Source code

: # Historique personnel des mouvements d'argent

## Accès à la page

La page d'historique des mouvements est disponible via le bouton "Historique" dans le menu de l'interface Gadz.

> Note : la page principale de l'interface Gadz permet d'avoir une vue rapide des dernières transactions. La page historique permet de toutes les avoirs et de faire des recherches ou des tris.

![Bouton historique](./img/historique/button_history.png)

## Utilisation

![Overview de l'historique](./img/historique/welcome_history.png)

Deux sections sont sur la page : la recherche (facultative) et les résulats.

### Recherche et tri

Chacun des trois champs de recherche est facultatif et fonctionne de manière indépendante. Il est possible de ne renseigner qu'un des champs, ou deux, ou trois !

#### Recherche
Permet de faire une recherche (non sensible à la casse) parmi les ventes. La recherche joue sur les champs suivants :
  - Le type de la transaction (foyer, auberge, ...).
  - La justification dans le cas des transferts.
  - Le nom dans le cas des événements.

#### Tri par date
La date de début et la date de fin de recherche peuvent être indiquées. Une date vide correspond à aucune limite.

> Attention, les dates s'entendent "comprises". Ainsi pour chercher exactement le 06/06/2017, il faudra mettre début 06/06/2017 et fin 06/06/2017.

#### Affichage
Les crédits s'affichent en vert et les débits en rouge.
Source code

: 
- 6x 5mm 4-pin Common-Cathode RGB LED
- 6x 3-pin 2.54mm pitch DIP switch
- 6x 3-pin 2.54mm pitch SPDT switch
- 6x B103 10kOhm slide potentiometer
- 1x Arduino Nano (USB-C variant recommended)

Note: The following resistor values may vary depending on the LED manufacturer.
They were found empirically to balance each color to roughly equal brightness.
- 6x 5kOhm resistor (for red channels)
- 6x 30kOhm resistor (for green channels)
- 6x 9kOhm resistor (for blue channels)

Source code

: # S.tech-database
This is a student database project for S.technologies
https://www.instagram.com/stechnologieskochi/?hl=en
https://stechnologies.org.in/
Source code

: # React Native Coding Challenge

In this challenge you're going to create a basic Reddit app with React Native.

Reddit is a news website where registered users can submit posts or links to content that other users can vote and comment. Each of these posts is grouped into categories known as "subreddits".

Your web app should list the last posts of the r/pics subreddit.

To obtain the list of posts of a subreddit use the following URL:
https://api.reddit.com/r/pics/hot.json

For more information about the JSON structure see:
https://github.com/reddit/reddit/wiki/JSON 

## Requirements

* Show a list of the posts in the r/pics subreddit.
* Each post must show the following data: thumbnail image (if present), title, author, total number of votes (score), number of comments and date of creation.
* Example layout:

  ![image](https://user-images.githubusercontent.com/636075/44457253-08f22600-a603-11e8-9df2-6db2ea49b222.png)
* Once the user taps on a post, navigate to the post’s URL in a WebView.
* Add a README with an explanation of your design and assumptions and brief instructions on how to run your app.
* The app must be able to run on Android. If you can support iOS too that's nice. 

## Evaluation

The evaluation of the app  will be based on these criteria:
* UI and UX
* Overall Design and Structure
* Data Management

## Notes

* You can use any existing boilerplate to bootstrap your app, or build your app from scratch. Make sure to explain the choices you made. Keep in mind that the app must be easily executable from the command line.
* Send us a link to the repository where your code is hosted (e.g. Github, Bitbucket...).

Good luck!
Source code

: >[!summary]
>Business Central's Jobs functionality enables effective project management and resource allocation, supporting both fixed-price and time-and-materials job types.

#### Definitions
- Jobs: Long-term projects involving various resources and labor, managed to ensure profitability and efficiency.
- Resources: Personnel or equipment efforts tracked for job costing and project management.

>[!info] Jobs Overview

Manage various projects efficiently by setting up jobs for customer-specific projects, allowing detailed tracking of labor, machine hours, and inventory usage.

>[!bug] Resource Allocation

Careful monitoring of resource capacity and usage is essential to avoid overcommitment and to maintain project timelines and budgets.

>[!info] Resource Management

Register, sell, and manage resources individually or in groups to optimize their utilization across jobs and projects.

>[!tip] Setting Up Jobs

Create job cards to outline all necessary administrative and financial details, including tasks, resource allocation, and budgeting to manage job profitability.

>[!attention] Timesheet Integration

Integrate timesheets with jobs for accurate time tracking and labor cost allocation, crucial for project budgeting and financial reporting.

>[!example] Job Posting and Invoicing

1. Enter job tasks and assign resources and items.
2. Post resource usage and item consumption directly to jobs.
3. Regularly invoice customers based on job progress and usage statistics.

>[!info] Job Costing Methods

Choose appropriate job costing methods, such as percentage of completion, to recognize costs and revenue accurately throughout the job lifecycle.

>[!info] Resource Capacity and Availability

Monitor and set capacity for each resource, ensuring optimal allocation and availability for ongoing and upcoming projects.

+---+

Exactly as they stand, repeat all the records.

Source code

: # Historique personnel des mouvements d'argent

## Accès à la page

La page d'historique des mouvements est disponible via le bouton "Historique" dans le menu de l'interface Gadz.

> Note : la page principale de l'interface Gadz permet d'avoir une vue rapide des dernières transactions. La page historique permet de toutes les avoirs et de faire des recherches ou des tris.

![Bouton historique](./img/historique/button_history.png)

## Utilisation

![Overview de l'historique](./img/historique/welcome_history.png)

Deux sections sont sur la page : la recherche (facultative) et les résulats.

### Recherche et tri

Chacun des trois champs de recherche est facultatif et fonctionne de manière indépendante. Il est possible de ne renseigner qu'un des champs, ou deux, ou trois !

#### Recherche
Permet de faire une recherche (non sensible à la casse) parmi les ventes. La recherche joue sur les champs suivants :
  - Le type de la transaction (foyer, auberge, ...).
  - La justification dans le cas des transferts.
  - Le nom dans le cas des événements.

#### Tri par date
La date de début et la date de fin de recherche peuvent être indiquées. Une date vide correspond à aucune limite.

> Attention, les dates s'entendent "comprises". Ainsi pour chercher exactement le 06/06/2017, il faudra mettre début 06/06/2017 et fin 06/06/2017.

#### Affichage
Les crédits s'affichent en vert et les débits en rouge.
Source code

: 
- 6x 5mm 4-pin Common-Cathode RGB LED
- 6x 3-pin 2.54mm pitch DIP switch
- 6x 3-pin 2.54mm pitch SPDT switch
- 6x B103 10kOhm slide potentiometer
- 1x Arduino Nano (USB-C variant recommended)

Note: The following resistor values may vary depending on the LED manufacturer.
They were found empirically to balance each color to roughly equal brightness.
- 6x 5kOhm resistor (for red channels)
- 6x 30kOhm resistor (for green channels)
- 6x 9kOhm resistor (for blue channels)

Source code

: # S.tech-database
This is a student database project for S.technologies
https://www.instagram.com/stechnologieskochi/?hl=en
https://stechnologies.org.in/
Source code

: # React Native Coding Challenge

In this challenge you're going to create a basic Reddit app with React Native.

Reddit is a news website where registered users can submit posts or links to content that other users can vote and comment. Each of these posts is grouped into categories known as "subreddits".

Your web app should list the last posts of the r/pics subreddit.

To obtain the list of posts of a subreddit use the following URL:
https://api.reddit.com/r/pics/hot.json

For more information about the JSON structure see:
https://github.com/reddit/reddit/wiki/JSON 

## Requirements

* Show a list of the posts in the r/pics subreddit.
* Each post must show the following data: thumbnail image (if present), title, author, total number of votes (score), number of comments and date of creation.
* Example layout:

  ![image](https://user-images.githubusercontent.com/636075/44457253-08f22600-a603-11e8-9df2-6db2ea49b222.png)
* Once the user taps on a post, navigate to the post’s URL in a WebView.
* Add a README with an explanation of your design and assumptions and brief instructions on how to run your app.
* The app must be able to run on Android. If you can support iOS too that's nice. 

## Evaluation

The evaluation of the app  will be based on these criteria:
* UI and UX
* Overall Design and Structure
* Data Management

## Notes

* You can use any existing boilerplate to bootstrap your app, or build your app from scratch. Make sure to explain the choices you made. Keep in mind that the app must be easily executable from the command line.
* Send us a link to the repository where your code is hosted (e.g. Github, Bitbucket...).

Good luck!
Source code

: >[!summary]
>Business Central's Jobs functionality enables effective project management and resource allocation, supporting both fixed-price and time-and-materials job types.

#### Definitions
- Jobs: Long-term projects involving various resources and labor, managed to ensure profitability and efficiency.
- Resources: Personnel or equipment efforts tracked for job costing and project management.

>[!info] Jobs Overview

Manage various projects efficiently by setting up jobs for customer-specific projects, allowing detailed tracking of labor, machine hours, and inventory usage.

>[!bug] Resource Allocation

Careful monitoring of resource capacity and usage is essential to avoid overcommitment and to maintain project timelines and budgets.

>[!info] Resource Management

Register, sell, and manage resources individually or in groups to optimize their utilization across jobs and projects.

>[!tip] Setting Up Jobs

Create job cards to outline all necessary administrative and financial details, including tasks, resource allocation, and budgeting to manage job profitability.

>[!attention] Timesheet Integration

Integrate timesheets with jobs for accurate time tracking and labor cost allocation, crucial for project budgeting and financial reporting.

>[!example] Job Posting and Invoicing

1. Enter job tasks and assign resources and items.
2. Post resource usage and item consumption directly to jobs.
3. Regularly invoice customers based on job progress and usage statistics.

>[!info] Job Costing Methods

Choose appropriate job costing methods, such as percentage of completion, to recognize costs and revenue accurately throughout the job lifecycle.

>[!info] Resource Capacity and Availability

Monitor and set capacity for each resource, ensuring optimal allocation and availability for ongoing and upcoming projects.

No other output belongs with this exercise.